8. Molecular Breast Imaging (MBI) This technology is making an impact in the fight against breast cancer. While mammography has been one of leading methods of detection for breast cancer for years, it has not been effective in detecting tumors in dense tissue. MBI is a safe and more powerful scan which serves as an encouraging alternative to mammography.
7. Modern Telehealth Telehealth is helping to significantly reduce the number of ER visits and hospitalizations around the world. By combining powerful telecommunications technology and healthcare advancements, patients and doctors can connect like never before without consideration for geographical boundaries. Telehealth supports more efficient diagnosis, treatment, and care management for patients by enabling doctors to share and access diagnostic images, video, and patient data.
6. Highly Active Anti-Retroviral Therapy (HAART) This medication has been in development stages for years but has proven to be a powerful symptom reliever for patients suffering from HIV/AIDS. By using three medications to create one powerful combination, HAART has been clearly shown to delay progression to AIDS and prolong the life of infected patients anywhere from 4 to 12 years.
5. Functional Magnetic Resonance Imaging (fMRI) By non-invasively recording brain signals without the risks of radiation, this new technique tracks blood flow in the brain to monitor areas of activity.
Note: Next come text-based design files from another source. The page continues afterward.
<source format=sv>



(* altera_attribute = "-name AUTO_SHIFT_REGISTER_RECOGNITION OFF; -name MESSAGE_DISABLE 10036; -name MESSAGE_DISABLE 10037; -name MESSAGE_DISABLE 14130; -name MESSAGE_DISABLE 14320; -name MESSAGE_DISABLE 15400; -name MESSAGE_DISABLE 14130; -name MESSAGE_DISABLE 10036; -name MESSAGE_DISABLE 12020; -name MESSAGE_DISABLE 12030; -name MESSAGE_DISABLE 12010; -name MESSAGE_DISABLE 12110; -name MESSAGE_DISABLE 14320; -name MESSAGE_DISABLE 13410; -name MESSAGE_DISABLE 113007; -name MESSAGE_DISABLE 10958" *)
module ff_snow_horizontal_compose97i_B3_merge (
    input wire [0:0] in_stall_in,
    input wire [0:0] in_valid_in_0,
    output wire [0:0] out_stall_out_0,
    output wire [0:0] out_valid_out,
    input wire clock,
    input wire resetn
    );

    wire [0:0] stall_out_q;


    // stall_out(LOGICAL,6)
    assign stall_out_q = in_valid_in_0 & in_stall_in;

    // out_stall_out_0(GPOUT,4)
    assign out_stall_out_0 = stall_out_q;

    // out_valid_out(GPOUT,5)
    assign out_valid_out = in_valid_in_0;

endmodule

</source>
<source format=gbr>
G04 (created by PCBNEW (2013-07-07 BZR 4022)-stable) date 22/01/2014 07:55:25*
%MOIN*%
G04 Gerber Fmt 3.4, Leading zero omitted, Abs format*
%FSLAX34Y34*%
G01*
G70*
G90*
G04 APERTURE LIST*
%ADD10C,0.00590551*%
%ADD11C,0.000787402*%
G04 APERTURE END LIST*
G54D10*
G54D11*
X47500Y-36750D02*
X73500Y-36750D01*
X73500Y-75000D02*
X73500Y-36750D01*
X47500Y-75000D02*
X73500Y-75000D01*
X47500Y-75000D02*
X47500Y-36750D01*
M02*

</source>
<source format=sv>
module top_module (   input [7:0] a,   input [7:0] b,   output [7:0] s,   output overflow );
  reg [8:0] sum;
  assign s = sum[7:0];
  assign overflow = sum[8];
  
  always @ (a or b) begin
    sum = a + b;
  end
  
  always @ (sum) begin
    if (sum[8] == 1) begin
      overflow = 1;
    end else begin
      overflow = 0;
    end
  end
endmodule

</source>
It can be used to monitor the growth of brain tumors, determine how well the brain is functioning after a stroke or diagnosis of Alzheimer’s disease, and find out where in the brain seizures are originating.
4. Minimally Invasive Robotic Surgeries Surgeries aided by robots were first introduced in the late 1980’s with laproscopic procedures and have been advancing ever since. Today’s “da Vinci” robot has treated more than 775,000 patients, and Instead of leaving patients with extensive scarring, these minimally-invasive surgeries leave only a few small marks on the body and allow for greater accuracy during surgery and less post-operation recovery time.
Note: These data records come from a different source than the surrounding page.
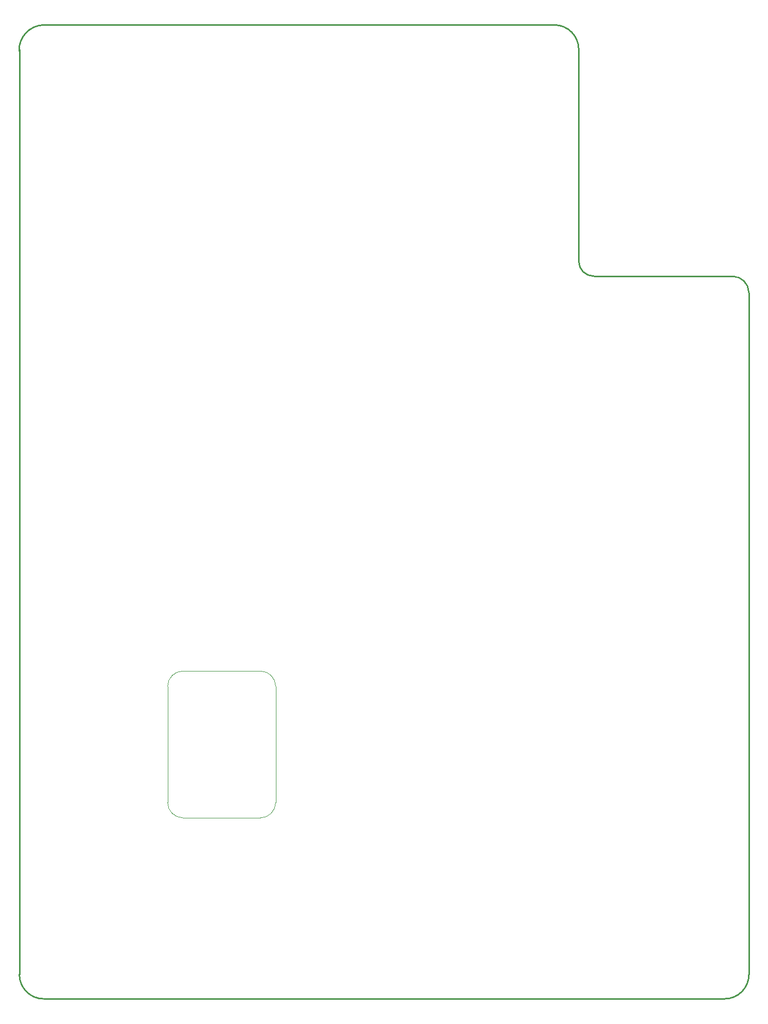
<source format=gko>
G04*
G04 #@! TF.GenerationSoftware,Altium Limited,Altium Designer,24.1.2 (44)*
G04*
G04 Layer_Color=16711935*
%FSLAX44Y44*%
%MOMM*%
G71*
G04*
G04 #@! TF.SameCoordinates,9E3D1DA3-FC52-4BB6-AAC9-55B28770B0AD*
G04*
G04*
G04 #@! TF.FilePolarity,Positive*
G04*
G01*
G75*
%ADD12C,0.2540*%
%ADD144C,0.0254*%
D12*
X40000Y1600000D02*
G03*
X-508Y1557528I982J-41490D01*
G01*
X920000Y1212076D02*
G03*
X944880Y1187196I24880J0D01*
G01*
X1200000Y1159914D02*
G03*
X1172718Y1187196I-27282J0D01*
G01*
X920000Y1560000D02*
G03*
X880000Y1600000I-40000J0D01*
G01*
X1160000Y0D02*
G03*
X1200000Y40000I0J40000D01*
G01*
X0D02*
G03*
X40000Y0I40000J0D01*
G01*
X40000Y1600000D02*
X879856Y1599946D01*
X-0Y40000D02*
Y1560000D01*
X944880Y1187196D02*
X1172718D01*
X919999Y1212076D02*
Y1560000D01*
X1200000Y40000D02*
Y1159914D01*
X40000Y-0D02*
X1160000D01*
D144*
X396240Y297307D02*
G03*
X421640Y322707I0J25400D01*
G01*
X243840D02*
G03*
X269240Y297307I25400J0D01*
G01*
Y538607D02*
G03*
X243840Y513207I0J-25400D01*
G01*
X421640D02*
G03*
X396240Y538607I-25400J0D01*
G01*
X269240Y297307D02*
X396240D01*
X243840Y322707D02*
Y513207D01*
X269240Y538607D02*
X396240D01*
X421640Y322707D02*
Y513207D01*
M02*

</source>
3. Laser Surgeries Laser surgeries were first used to correct vision, but today their use spans across many medical and cosmetic procedures. Whether used for corrective eye surgeries, cosmetic dermatology, or the removal of precancerous lesions, Light Amplification by Stimulated Emission of Radiation (LASER) allows for accurate focus on very small areas of the body.
2. The Artificial Heart Robert Jarvik, MD is widely known as the inventor of the first successful permanent artificial heart, the Jarvik 7, first implanted in 1982. Since that time, this medical invention has helped save thousands of lives all over the world, as heart disease is the number one cause of death in the United States and many other countries, leading cardiologists to continually search for ways to improve heart health. Currently, temporary and permanent artificial hearts are being used to help patients stay healthy while awaiting a heart transplant or to nurse their current hearts back to health.
1. Magnetic Resonance Imaging (MRI) and Computerized Tomography (CT) These two medical technologies seem like standard procedures today, hinting at their significant impact on healthcare. The first whole-body MRI scanner was constructed 1977 by Dr. Damadian, which he dubbed the “Indomitable” and CT scans were developed by Sir Godfrey Hounsfield and Dr. Alan Cormack, for which they were awarded the Nobel Prize in 1979.
By combining a series of images, or “slices”, taken from many different angles, doctors can examine detailed parts of the body individually or produce a 3-D image of that area, allowing them to quickly and accurately identify internal trauma or irregularities.